The longer your mortgage term, the higher your rate will be. For instance, you’ll pay more on a 30-year mortgage than a 15-year mortgage. Longer terms do come with lower monthly payments, though, because you’re spreading out the repayment process.

Today’s mortgage and refinance rates

Today’s mortgage rates

Conventional rates from Money.com; government-backed rates from RedVentures.

Today’s refinance rates

Conventional rates from Money.com; government-backed rates from RedVentures.

How to get the best mortgage rate

Here are a few steps you can take to get the best mortgage rate possible:

  • Get a fixed-rate mortgage. You can ask your specific lender about its fixed rates vs. adjustable rates. But in general, fixed rates are starting lower than adjustable ones. Rates are also at all-time lows, so you would lock in a low rate instead of risking an increase later with an ARM.
  • Look at your finances. The stronger your financial situation, the lower your mortgage rate should be. Look for ways to boost your credit score or lower your debt-to-income ratio, if necessary. Saving for a higher down payment also helps.
  • Choose the right lender. Each lender charges different mortgage rates. Picking the right one for your financial situation will help you land a good rate.

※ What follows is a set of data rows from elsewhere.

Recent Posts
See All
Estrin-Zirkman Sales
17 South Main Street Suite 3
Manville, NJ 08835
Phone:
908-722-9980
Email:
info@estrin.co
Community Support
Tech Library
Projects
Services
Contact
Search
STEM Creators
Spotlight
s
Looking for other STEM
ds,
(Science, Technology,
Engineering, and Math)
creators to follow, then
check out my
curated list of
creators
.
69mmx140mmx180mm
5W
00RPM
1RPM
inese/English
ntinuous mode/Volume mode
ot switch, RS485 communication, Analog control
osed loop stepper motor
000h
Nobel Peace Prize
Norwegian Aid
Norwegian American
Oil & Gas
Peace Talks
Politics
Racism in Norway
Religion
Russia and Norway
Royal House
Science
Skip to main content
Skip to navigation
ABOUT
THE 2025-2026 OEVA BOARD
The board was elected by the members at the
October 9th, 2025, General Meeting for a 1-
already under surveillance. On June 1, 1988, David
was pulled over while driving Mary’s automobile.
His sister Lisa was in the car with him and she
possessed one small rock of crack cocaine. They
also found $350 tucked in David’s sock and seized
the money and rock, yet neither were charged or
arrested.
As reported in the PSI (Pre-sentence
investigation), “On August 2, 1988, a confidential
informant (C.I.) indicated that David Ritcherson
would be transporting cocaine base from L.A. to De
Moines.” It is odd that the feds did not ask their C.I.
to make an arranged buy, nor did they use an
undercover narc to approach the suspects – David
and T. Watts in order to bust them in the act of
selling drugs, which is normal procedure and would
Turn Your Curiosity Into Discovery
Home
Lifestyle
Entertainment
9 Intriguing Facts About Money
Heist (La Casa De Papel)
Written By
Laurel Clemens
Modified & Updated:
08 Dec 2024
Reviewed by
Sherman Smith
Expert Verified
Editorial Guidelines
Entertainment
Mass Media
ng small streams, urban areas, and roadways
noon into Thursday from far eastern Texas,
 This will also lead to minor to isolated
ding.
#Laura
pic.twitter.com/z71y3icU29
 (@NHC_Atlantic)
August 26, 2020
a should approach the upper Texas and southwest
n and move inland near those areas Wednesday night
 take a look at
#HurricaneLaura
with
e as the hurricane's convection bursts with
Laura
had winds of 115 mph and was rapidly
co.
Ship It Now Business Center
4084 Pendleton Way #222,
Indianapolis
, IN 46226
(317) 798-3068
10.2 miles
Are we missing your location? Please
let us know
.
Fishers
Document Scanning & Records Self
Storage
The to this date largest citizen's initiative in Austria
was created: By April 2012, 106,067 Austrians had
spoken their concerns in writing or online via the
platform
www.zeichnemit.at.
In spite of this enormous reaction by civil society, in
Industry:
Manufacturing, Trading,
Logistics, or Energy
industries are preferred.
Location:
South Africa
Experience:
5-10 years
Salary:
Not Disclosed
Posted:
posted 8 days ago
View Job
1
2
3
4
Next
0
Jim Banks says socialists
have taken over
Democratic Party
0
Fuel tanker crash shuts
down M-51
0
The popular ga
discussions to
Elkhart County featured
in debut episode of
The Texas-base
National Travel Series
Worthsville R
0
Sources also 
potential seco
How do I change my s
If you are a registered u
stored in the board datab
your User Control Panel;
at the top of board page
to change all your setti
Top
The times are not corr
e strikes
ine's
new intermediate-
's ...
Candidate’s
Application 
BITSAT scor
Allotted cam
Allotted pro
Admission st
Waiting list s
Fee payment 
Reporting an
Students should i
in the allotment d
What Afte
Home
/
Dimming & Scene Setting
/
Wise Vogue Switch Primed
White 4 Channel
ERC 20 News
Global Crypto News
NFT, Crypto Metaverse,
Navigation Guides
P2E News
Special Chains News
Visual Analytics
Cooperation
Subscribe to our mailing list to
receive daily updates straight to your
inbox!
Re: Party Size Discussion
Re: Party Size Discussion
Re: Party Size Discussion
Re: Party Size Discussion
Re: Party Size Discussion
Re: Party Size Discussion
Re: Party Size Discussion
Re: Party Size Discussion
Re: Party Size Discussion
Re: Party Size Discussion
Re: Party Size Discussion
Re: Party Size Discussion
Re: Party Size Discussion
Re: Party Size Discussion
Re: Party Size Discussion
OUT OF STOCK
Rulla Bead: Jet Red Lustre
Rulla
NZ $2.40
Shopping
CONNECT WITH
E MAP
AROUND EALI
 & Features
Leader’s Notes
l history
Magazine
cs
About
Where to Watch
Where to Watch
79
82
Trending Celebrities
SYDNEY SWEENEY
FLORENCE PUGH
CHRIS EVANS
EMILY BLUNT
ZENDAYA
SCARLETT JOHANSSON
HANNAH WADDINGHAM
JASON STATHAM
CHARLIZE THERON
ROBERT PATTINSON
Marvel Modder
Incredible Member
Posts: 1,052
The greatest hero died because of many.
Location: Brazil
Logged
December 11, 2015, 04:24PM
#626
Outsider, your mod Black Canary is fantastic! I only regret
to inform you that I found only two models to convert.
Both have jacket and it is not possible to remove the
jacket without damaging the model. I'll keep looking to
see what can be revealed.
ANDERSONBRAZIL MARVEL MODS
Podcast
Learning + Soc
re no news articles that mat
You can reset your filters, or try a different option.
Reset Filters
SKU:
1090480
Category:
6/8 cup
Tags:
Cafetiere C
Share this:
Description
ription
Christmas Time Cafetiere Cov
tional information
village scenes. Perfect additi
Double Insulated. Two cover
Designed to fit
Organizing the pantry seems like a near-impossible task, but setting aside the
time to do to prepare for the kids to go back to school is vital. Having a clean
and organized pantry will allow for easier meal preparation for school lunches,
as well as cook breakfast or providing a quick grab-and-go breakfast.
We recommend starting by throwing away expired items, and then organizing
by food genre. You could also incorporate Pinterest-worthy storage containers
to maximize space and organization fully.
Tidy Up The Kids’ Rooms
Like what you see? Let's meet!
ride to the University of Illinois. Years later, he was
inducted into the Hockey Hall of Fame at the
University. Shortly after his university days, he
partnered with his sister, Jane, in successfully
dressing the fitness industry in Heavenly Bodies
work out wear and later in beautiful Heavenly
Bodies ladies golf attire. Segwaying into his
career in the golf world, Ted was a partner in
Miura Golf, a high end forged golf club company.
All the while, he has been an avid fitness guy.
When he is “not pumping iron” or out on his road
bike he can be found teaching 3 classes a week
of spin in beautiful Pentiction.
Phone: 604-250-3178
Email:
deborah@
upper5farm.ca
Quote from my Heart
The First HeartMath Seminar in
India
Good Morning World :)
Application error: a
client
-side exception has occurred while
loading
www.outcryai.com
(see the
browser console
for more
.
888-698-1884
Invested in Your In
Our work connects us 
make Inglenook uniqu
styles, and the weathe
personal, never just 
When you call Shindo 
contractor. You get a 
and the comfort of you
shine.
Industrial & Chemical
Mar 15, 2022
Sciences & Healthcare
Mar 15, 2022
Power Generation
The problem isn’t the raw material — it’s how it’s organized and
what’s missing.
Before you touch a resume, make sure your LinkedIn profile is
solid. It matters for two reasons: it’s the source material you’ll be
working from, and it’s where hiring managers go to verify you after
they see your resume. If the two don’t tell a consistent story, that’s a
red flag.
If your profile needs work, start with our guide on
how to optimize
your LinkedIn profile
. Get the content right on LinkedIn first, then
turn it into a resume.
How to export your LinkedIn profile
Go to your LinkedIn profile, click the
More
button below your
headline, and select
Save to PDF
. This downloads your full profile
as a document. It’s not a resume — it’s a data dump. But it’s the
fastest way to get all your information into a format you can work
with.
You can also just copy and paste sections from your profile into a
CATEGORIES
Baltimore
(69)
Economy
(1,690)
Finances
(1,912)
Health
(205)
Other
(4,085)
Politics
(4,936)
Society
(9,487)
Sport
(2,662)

How to choose a mortgage lender

First, think about what type of mortgage you want. The best mortgage lender will be different for an FHA mortgage than for a VA mortgage.

A lender should be relatively affordable. You shouldn’t need a super high credit score or down payment to get a loan. You also want it to offer good rates and charge reasonable fees.

Once you’re ready to start shopping for homes, apply for preapproval with your top three or four choices. A preapproval letter states that the lender would like to lend you up to a certain amount, at a specific interest rate. When you’re preapproved, your mortgage rate is locked in for 60 to 90 days. With a few preapproval letters in hand, you can compare each lender’s offer.

When you apply for preapproval, a lender does a hard credit inquiry. A bunch of hard inquiries on your report can hurt your credit score — unless it’s for the sake of shopping for the best rate.

If you limit your rate shopping to a month or so, credit bureaus will understand that you’re looking for a home and shouldn’t hold each individual inquiry against you.